LAS VEGAS — It's ironic, but change is the one constant in the retail industry today.
"Change is happening at a faster and faster pace," Kelly Tackett, research director, U.S. for Planet Retail, said Wednesday at the AWMA Marketplace Solutions & Expo in Las Vegas.
The catalysts for change include consumer demographics, lifestyles and technology. One big factor is the rise of Millennials. Some may view Millennials as just a buzzword, but Tackett said there is a reason everyone is talking about them: they are the biggest generation since the Baby Boomers.

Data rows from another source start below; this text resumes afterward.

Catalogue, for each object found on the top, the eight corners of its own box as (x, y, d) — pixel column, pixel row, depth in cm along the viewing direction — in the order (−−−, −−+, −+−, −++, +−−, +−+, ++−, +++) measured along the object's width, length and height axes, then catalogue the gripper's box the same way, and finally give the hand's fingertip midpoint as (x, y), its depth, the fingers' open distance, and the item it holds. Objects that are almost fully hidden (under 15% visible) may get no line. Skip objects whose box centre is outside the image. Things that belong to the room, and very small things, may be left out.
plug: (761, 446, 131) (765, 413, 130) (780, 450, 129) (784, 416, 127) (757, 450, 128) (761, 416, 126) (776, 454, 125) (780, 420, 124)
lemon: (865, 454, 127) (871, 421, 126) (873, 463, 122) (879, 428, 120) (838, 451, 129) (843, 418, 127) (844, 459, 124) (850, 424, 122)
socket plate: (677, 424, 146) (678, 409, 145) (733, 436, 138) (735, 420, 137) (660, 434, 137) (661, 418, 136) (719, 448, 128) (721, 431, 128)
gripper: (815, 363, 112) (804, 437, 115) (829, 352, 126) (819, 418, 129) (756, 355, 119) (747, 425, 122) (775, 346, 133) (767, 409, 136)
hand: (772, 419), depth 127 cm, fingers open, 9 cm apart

Despite ongoing macroeconomic pressures, retailers need to address emerging shopper demands. For example, there is an increased emphasis on convenience as U.S. consumers move away from three square meals a day. Notably, 20 percent of all meals are eaten in a car and one in four people are eating fast food every day.

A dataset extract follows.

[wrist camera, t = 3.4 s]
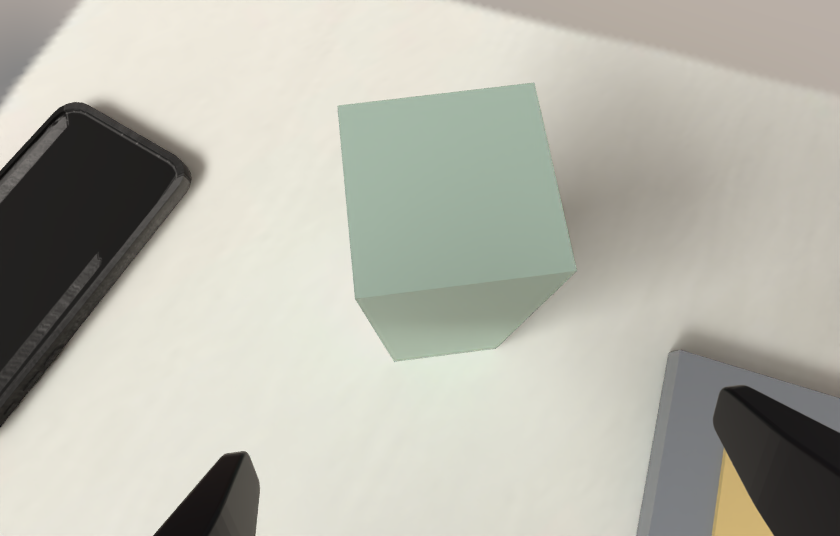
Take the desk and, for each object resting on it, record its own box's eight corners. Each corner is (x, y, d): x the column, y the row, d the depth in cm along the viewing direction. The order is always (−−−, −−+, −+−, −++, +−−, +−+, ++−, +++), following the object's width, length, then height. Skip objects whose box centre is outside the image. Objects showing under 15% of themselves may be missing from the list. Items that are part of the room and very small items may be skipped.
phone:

At the same time that c-store retailers are dealing with new shopper demands, they are facing increased competition from other sectors and channels looking to win that "quick trip," she explained.

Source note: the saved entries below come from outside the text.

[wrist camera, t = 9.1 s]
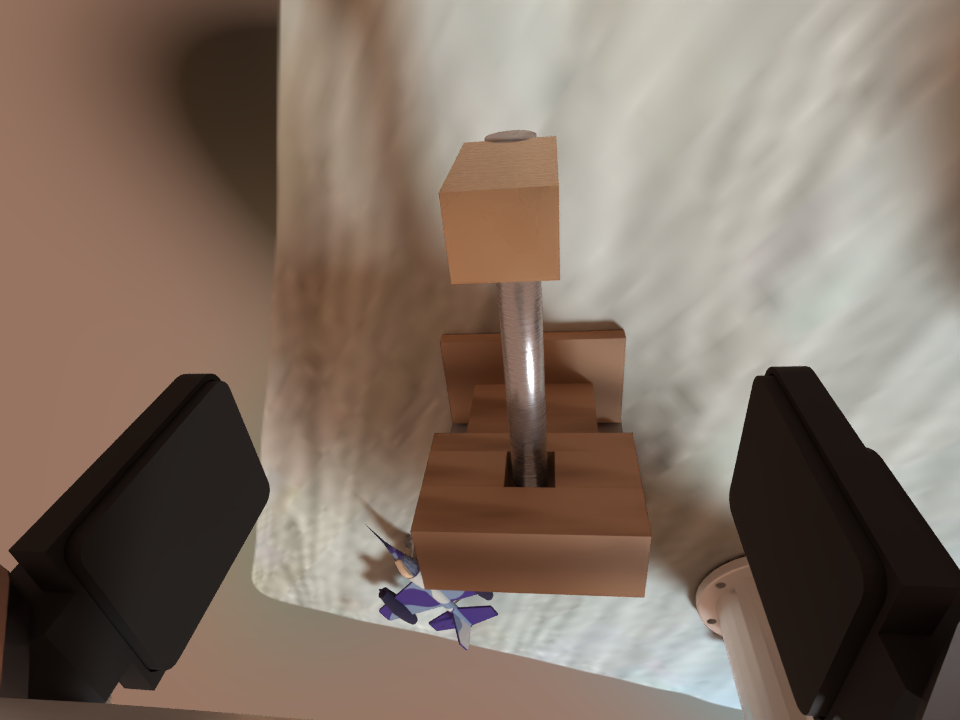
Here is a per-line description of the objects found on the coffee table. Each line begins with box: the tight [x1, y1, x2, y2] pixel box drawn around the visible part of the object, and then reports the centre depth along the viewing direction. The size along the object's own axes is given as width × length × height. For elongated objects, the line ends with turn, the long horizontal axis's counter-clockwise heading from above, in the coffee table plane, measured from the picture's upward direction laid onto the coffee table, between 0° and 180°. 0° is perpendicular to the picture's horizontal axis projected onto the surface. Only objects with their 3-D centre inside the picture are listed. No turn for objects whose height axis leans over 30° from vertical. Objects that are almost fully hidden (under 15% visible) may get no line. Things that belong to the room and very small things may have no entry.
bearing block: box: [410, 330, 652, 597], centre depth 34 cm, size 8×12×14 cm
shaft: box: [439, 130, 560, 488], centre depth 25 cm, size 22×4×8 cm, turn 5°
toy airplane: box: [365, 524, 498, 650], centre depth 51 cm, size 13×14×4 cm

The competitive threats include small-format food stores, small-box convenience-oriented fresh stores, and dollar or value stores. Competition has heated up as traditional supercenters have started to face their own obstacles like saturation and one-stop shopping fatigue, she noted.
"It's a challenge with the big-box [retailer] to find what purpose they are going to serve," Tackett said. "After years of building larger stores to stock more products, some leading retailers are realizing that future success might be associated with going smaller."
Case in point, top retailers around the global like Walmart, Tesco and Carrefour are moving to smaller formats. While Walmart has run up against some problems with its smaller formats — namely merchandising its smaller stores the same as its big-box stores — the retailer is finding some success with its Walmart to Go and Walmart Campus concepts, she pointed out.
The biggest competitive channel threat, though, is the value retailers. "They are the new convenience stores," she said, adding that they are no longer just attracting low-income consumers as they expand into the suburbs and redesign their stores to be more shoppable. "They have strong sales growth and a huge amount of runway left. Pretty soon, they will be on every corner."
In light of these shifts, convenience retailers must adapt. Tackett offered the following tips:
- Build a higher-margin mix with foodservice, which accounts for 18 percent of sales but 29 percent of gross margin.
- Localize the assortment.
- Capture the expanded shopping trip. More than three-quarters of consumers have purchased groceries at a non-grocer in the past 12 months.
- Grow the private-label assortment.
- Connect with tech-savvy consumers as smartphones are becoming the ultimate shopping companions.
- Use technology, like self-checkout and touchscreen ordering, to improve the in-store experience.
"Change really is the only constant," Tackett said. "...Convenience has replaced location. It is no longer location, location, location. It is convenience, convenience, convenience."
Retailers will be looking to their suppliers and wholesalers to help them through the changes. Flexibility and collaboration, she said, are the key watchwords in this new retail landscape.